Die Flughäfen der 90er sind die High-Tech-Karawansereien der Oberen Hundert Millionen

5. Juni 1999 - Ute Woltron
Nichts ist schicker in der Liga der Vielgereisten und deshalb doppelt Gescheiten, als über die vielen Flughäfen fachzusimpeln, die im Laufe der Jahre Schauplatz ihrer diversen Heldentaten und erlittenen Unbillen, Gepäcksverluste, Fast-Landecrashs und Gerade-Noch-Abflüge waren. Singapur? Das ist doch der mit dem Wasserfall und den Orchideen und dem un-glau-bli-chen Duty Free. JFK? Um Himmels willen, dort landet nur, wer unbedingt muß. Ewige Staus. Die unfreundlichsten Hostessen der Welt. Amsterdam-Schiphol? Baustelle. London-Heathrow? Baustelle. Wien-Schwechat? Baustelle. Und viele Fliesen. Kein Kommentar.

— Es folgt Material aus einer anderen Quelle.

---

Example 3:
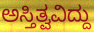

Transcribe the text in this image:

ಅಸ್ತಿತ್ವವಿದ್ದು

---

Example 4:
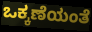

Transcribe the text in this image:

ಒಕ್ಕಣೆಯಂತೆ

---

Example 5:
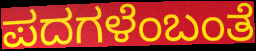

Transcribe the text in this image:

ಪದಗಳೆಂಬಂತೆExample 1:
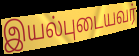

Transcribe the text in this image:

இயல்புடையவர்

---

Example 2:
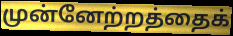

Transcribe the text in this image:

முன்னேற்றத்தைக்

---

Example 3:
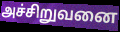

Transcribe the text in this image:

அச்சிறுவனை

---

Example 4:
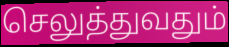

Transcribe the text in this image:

செலுத்துவதும்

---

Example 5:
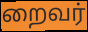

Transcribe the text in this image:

றைவர்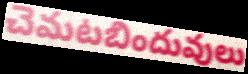
చెమటబిందువులు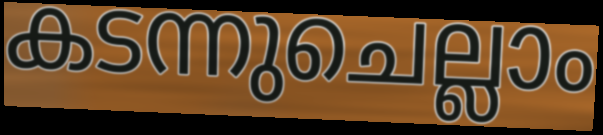
കടന്നുചെല്ലാം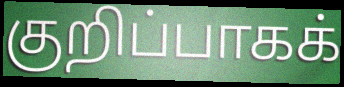
குறிப்பாகக்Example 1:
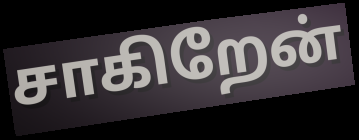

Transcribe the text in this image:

சாகிறேன்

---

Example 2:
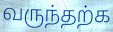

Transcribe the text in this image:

வருந்தற்க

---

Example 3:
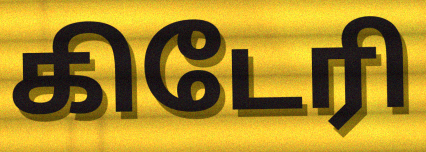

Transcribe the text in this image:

கிடேரி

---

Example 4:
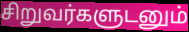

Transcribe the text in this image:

சிறுவர்களுடனும்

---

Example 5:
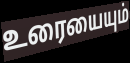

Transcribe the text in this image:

உரையையும்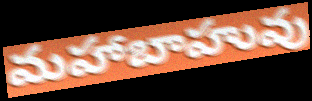
మహాబాహువుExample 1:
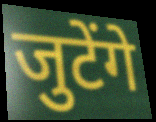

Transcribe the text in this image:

जुटेंगे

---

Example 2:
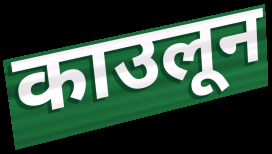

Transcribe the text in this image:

काउलून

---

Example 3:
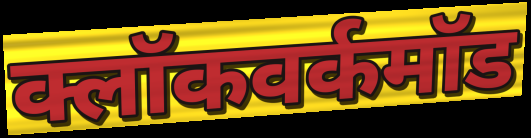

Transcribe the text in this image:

क्लॉकवर्कमॉड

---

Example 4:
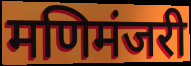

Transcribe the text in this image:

मणिमंजरी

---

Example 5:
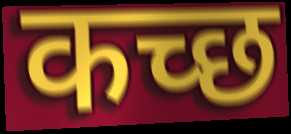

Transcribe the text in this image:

कच्‍छ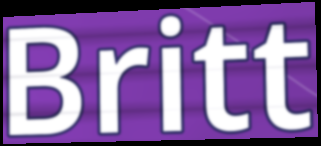
BrittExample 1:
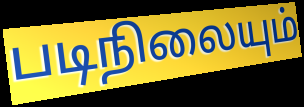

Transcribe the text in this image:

படிநிலையும்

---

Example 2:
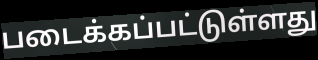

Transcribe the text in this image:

படைக்கப்பட்டுள்ளது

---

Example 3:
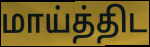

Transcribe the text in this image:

மாய்த்திட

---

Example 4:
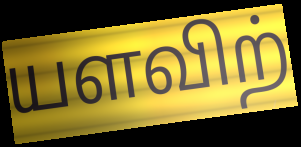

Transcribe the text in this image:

யளவிற்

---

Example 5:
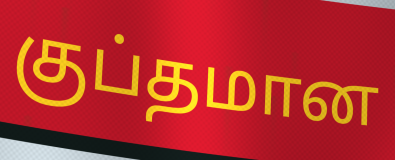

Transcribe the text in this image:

குப்தமான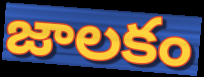
జాలకం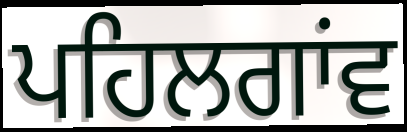
ਪਹਿਲਗਾਂਵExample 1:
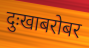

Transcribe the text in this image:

दुःखाबरोबर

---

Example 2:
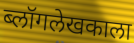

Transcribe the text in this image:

ब्लॉगलेखकाला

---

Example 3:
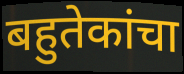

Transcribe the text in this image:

बहुतेकांचा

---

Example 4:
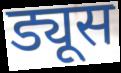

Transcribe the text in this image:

ड्यूस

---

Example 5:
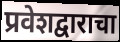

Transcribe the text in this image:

प्रवेशद्वाराचा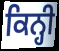
ਕਿਨ੍ਹੀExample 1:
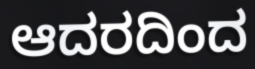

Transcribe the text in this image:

ಆದರದಿಂದ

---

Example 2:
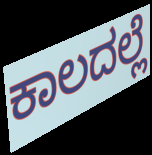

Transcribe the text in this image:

ಕಾಲದಲ್ಲೆ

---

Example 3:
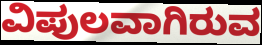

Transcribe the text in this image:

ವಿಪುಲವಾಗಿರುವ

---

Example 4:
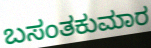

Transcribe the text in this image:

ಬಸಂತಕುಮಾರ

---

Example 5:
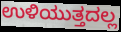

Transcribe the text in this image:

ಉಳಿಯುತ್ತದಲ್ಲ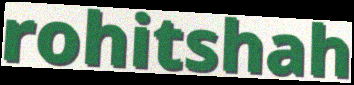
rohitshah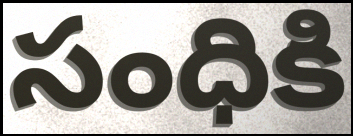
సంధికి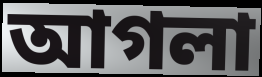
আগলাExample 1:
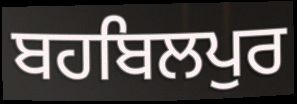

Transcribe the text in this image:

ਬਹਬਿਲਪੁਰ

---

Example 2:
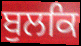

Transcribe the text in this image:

ਬੁਲਕਿ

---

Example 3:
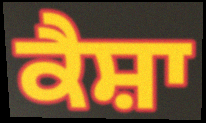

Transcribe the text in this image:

ਕੈਸ਼ਾ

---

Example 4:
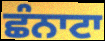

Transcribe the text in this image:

ਛੰਨਾਟਾ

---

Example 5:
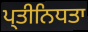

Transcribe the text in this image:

ਪ੍ਤੀਨਿਧਤਾ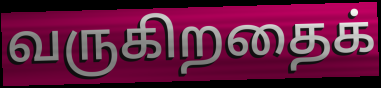
வருகிறதைக்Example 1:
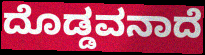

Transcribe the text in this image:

ದೊಡ್ಡವನಾದೆ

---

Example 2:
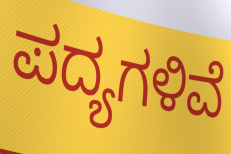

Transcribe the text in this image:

ಪದ್ಯಗಳಿವೆ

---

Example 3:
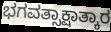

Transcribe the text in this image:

ಭಗವತ್ಸಾಕ್ಷಾತ್ಕಾರ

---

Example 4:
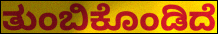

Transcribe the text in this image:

ತುಂಬಿಕೊಂಡಿದೆ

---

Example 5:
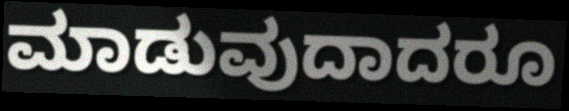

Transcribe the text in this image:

ಮಾಡುವುದಾದರೂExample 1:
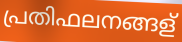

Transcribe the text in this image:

പ്രതിഫലനങ്ങള്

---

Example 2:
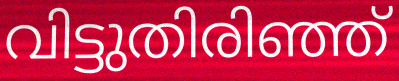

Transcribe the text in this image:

വിട്ടുതിരിഞ്ഞ്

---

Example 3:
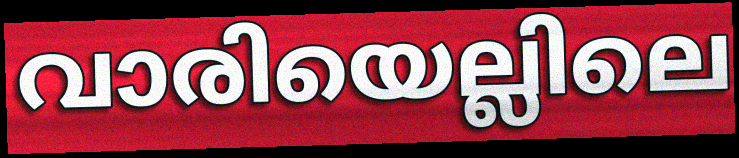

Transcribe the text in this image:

വാരിയെല്ലിലെ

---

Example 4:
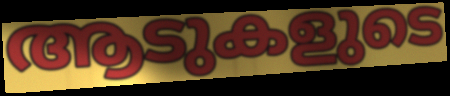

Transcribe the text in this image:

ആടുകളുടെ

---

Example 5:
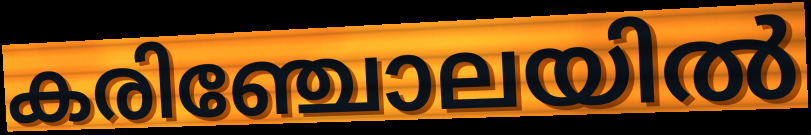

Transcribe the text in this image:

Wer auch weiterhin mitreden will im Club der Vielflieger, der muß sich hurtig wieder in die Lüfte begeben und ein paar mal um den Globus fliegen, denn nichts ist heute so, wie man es vor zehn Jahren kannte. (Sogar die romantische Kiesruckellandebahn im guatemaltekischen Dschungel von Tikal soll längst asphaltiert worden sein.)

Die 90er haben allerorten neue, gigantische Flughäfen geboren, und wo noch vor gar nicht allzu langer Zeit ein paar Terminals ein paar hunderttausend Reisende durchschleusten, bedienen heute ganze Flughafenstadtanlagen Millionen Menschen auf ihrem hektischen Weg vom Da zum Dort. Diese einwohnerlosen aber hochfrequentierten Städte versorgen Touristen, Manager, Weltenbummler mit Supermärkten, Internetanschlüssen, Friseuren, Fußpflegeinstituten, Banken, Businesscenter und allem übrigen, was man so braucht auf seinem Weg durch die Zeitzonen.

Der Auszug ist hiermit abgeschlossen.